* _Aim of the exercise_
With the pictures removed, please write out every line below exactly as given.

* _Dataset extract_

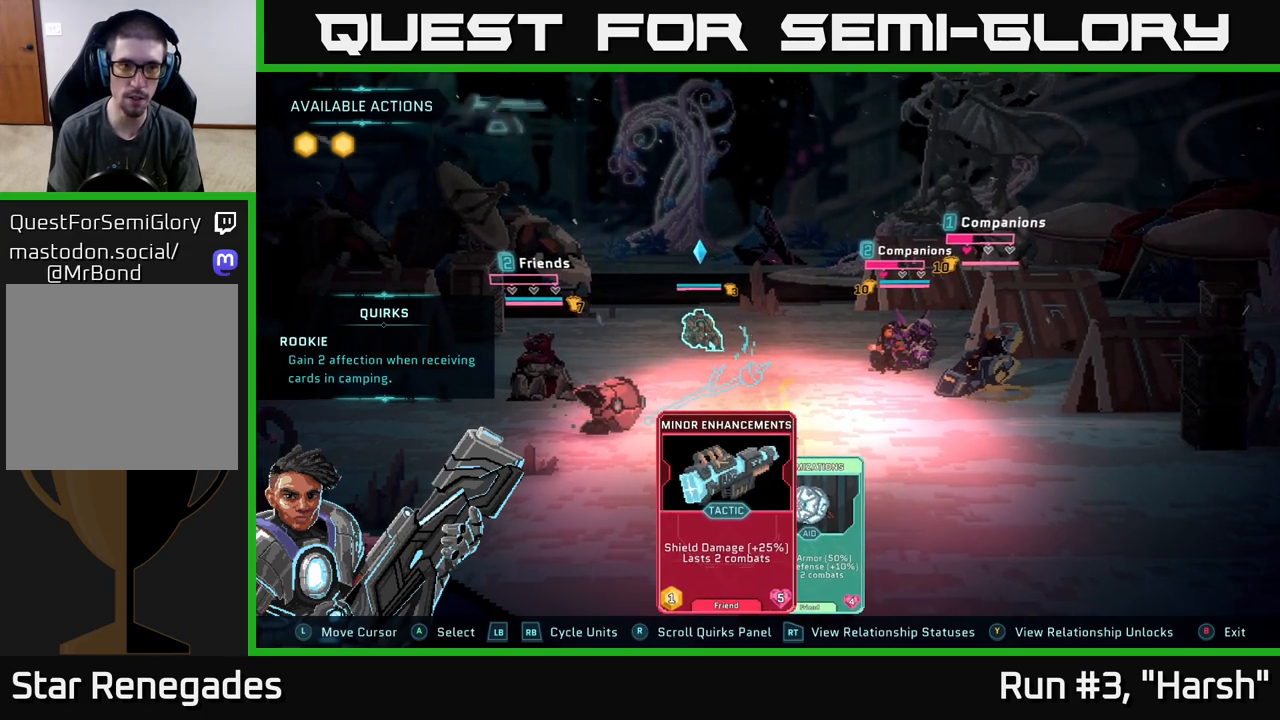
{"buttons": [], "left_stick": "right", "right_stick": "center", "events": [[367, "left_stick", "right"]]}
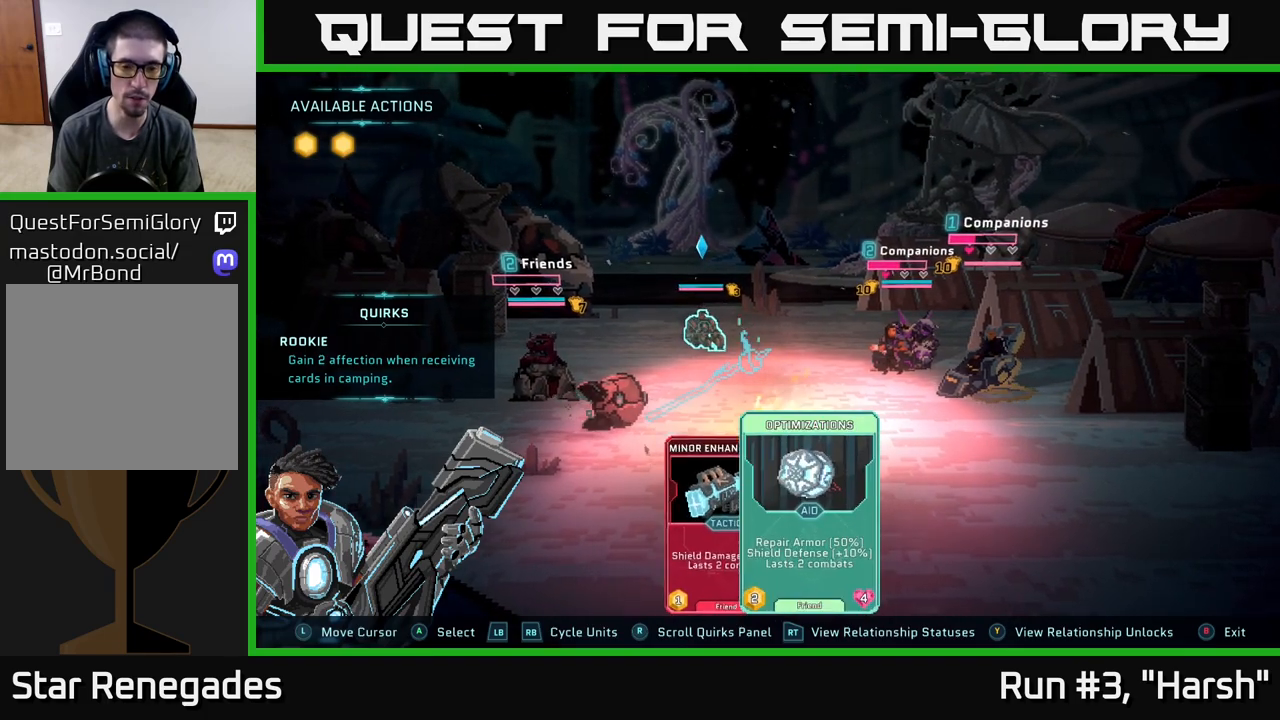
{"buttons": [], "left_stick": "center", "right_stick": "center", "events": [[83, "left_stick", "center"]]}
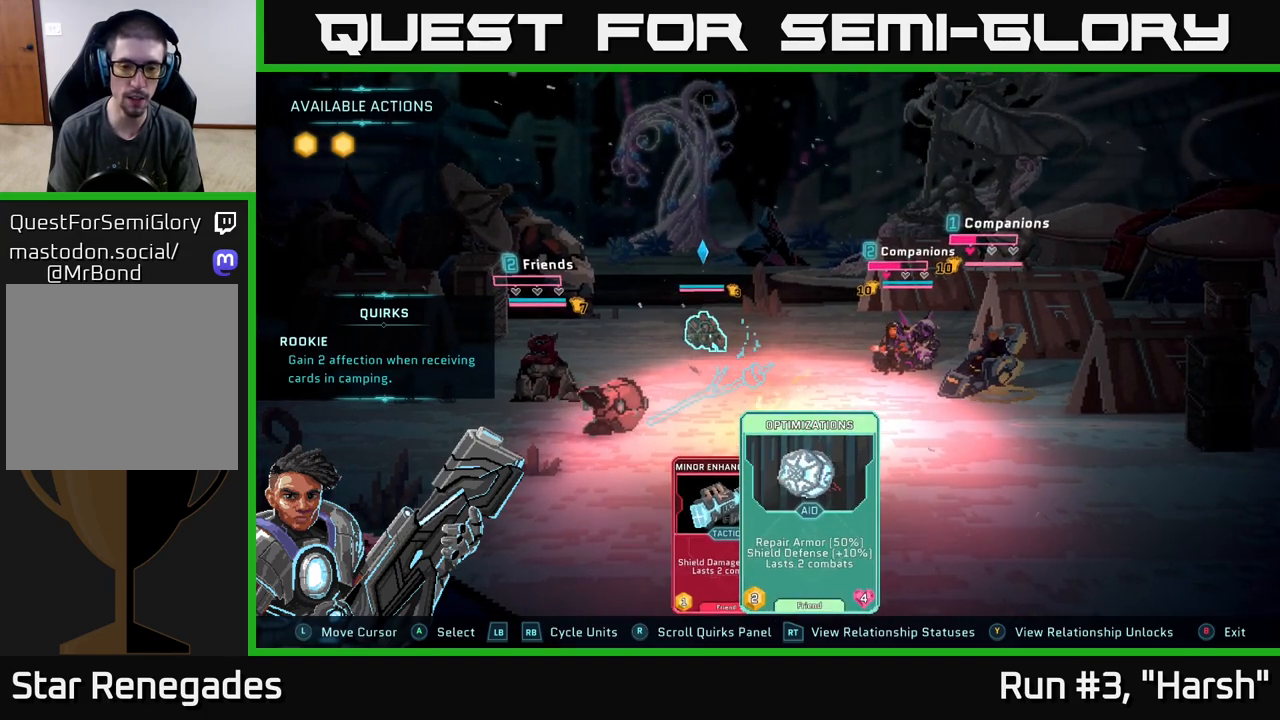
{"buttons": [], "left_stick": "center", "right_stick": "center", "events": [[83, "R1", "down"], [217, "R1", "up"]]}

* _Response_
{"buttons": [], "left_stick": "right", "right_stick": "center", "events": [[367, "left_stick", "right"]]}
{"buttons": [], "left_stick": "center", "right_stick": "center", "events": [[83, "left_stick", "center"]]}
{"buttons": [], "left_stick": "center", "right_stick": "center", "events": [[83, "R1", "down"], [217, "R1", "up"]]}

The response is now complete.